From San Lucar he steered for Gomera, in the Canaries, and thence dispatched three of his ships to San Domingo. He next proceeded to the Cape Verde Islands, which he quitted on July 4th. On the 31st of the same month, being greatly in need of water, and fearing that no land lay westward as they had hoped, Columbus had turned his ship's head north, when Alonzo Perez, a mariner of Huelva, saw land about fifteen leagues to the southwest. It was crowned with three hilltops, and so, when the sailors had sung the _Salve Regina_, the Admiral named it Trinidad, which name it yet bears. On Wednesday, August 1st, he beheld for the first time, in the mainland of South America, the continent he had sought so long. It seemed to him but an insignificant island, and he called it Zeta. Sailing westward, next day he saw the Gulf of Paria, which was named by him the Golfo de la Belena, and was borne into it--an immense risk--on the ridge of breakers formed by the meeting with the sea of the great rivers that empty themselves, all swollen with rain, into the ocean. For many days he coasted the continent, esteeming as islands the several projections he saw and naming them accordingly; nor was it until he had looked on and considered the immense volume of fresh water poured out through the embouchure of the river now called the Orinoco, that he concluded that the so-called archipelago must be in very deed a great continent.
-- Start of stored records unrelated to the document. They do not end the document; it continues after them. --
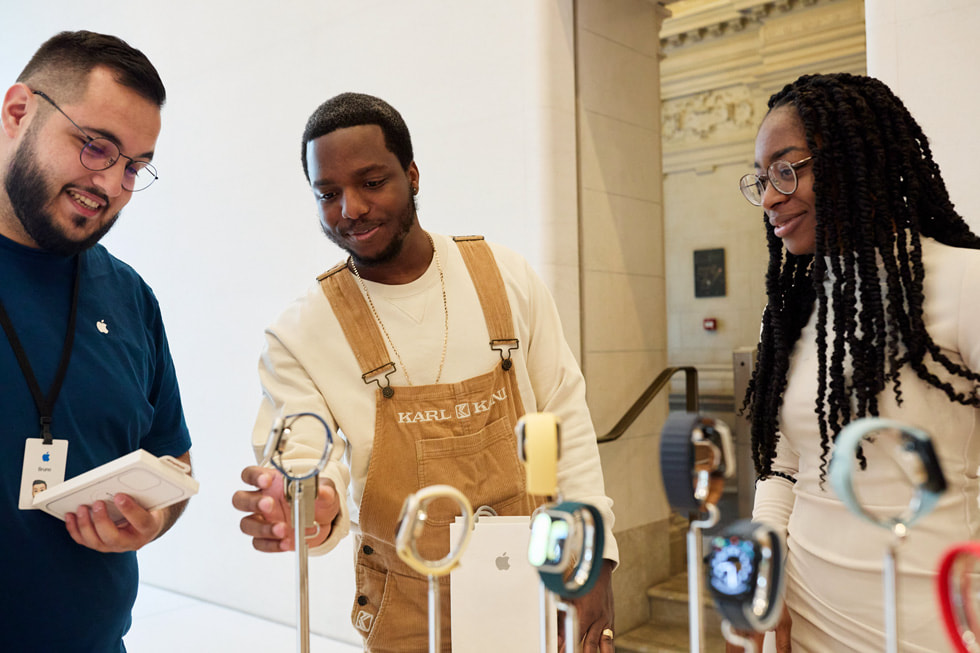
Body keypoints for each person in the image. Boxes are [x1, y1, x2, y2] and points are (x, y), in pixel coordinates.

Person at [232, 92, 618, 652]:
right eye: (328, 193)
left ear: (412, 175)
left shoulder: (503, 276)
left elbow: (565, 421)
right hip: (406, 610)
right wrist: (312, 505)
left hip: (538, 587)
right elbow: (307, 459)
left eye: (371, 181)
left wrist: (594, 559)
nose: (351, 208)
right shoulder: (300, 332)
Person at [738, 72, 980, 652]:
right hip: (804, 615)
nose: (770, 196)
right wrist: (762, 583)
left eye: (787, 169)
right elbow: (783, 467)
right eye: (762, 179)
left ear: (850, 161)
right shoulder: (790, 311)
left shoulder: (966, 282)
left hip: (935, 624)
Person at [0, 31, 193, 652]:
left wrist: (152, 518)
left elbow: (174, 466)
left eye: (134, 166)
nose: (112, 184)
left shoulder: (131, 299)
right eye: (95, 147)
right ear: (17, 112)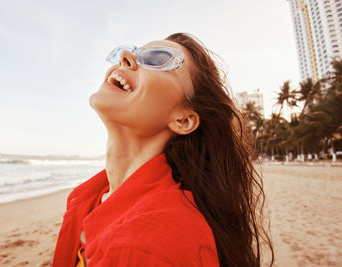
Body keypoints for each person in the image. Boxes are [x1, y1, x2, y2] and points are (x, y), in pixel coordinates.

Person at [53, 33, 273, 267]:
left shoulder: (150, 249)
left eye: (157, 59)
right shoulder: (88, 198)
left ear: (184, 120)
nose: (125, 57)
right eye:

Unfortunately at this time he was suffering intolerably from gout and ophthalmia; his ships were crazy; and he was anxious to inspect the infant colony whence he had been absent so long. And so, after touching at and naming the Island of Margarita, he bore away to the northeast, and on August 30th the fleet dropped anchor off Isabella.

He found that affairs had not prospered well in his absence. By the vigor and activity of the adelantado, the whole island had been reduced under Spanish sway, but at the expense of the colonists. Under the leadership of a certain Roldan, a bold and unprincipled adventurer, they had risen in revolt, and Columbus had to compromise matters in order to restore peace. Roldan retained his office; such of his followers as chose to remain in the island were gratified with _repartimientos_ of land and labor; and some fifteen, choosing to return to Spain, were enriched with a number of slaves, and sent home in two ships, which sailed in the early part of October, 1499.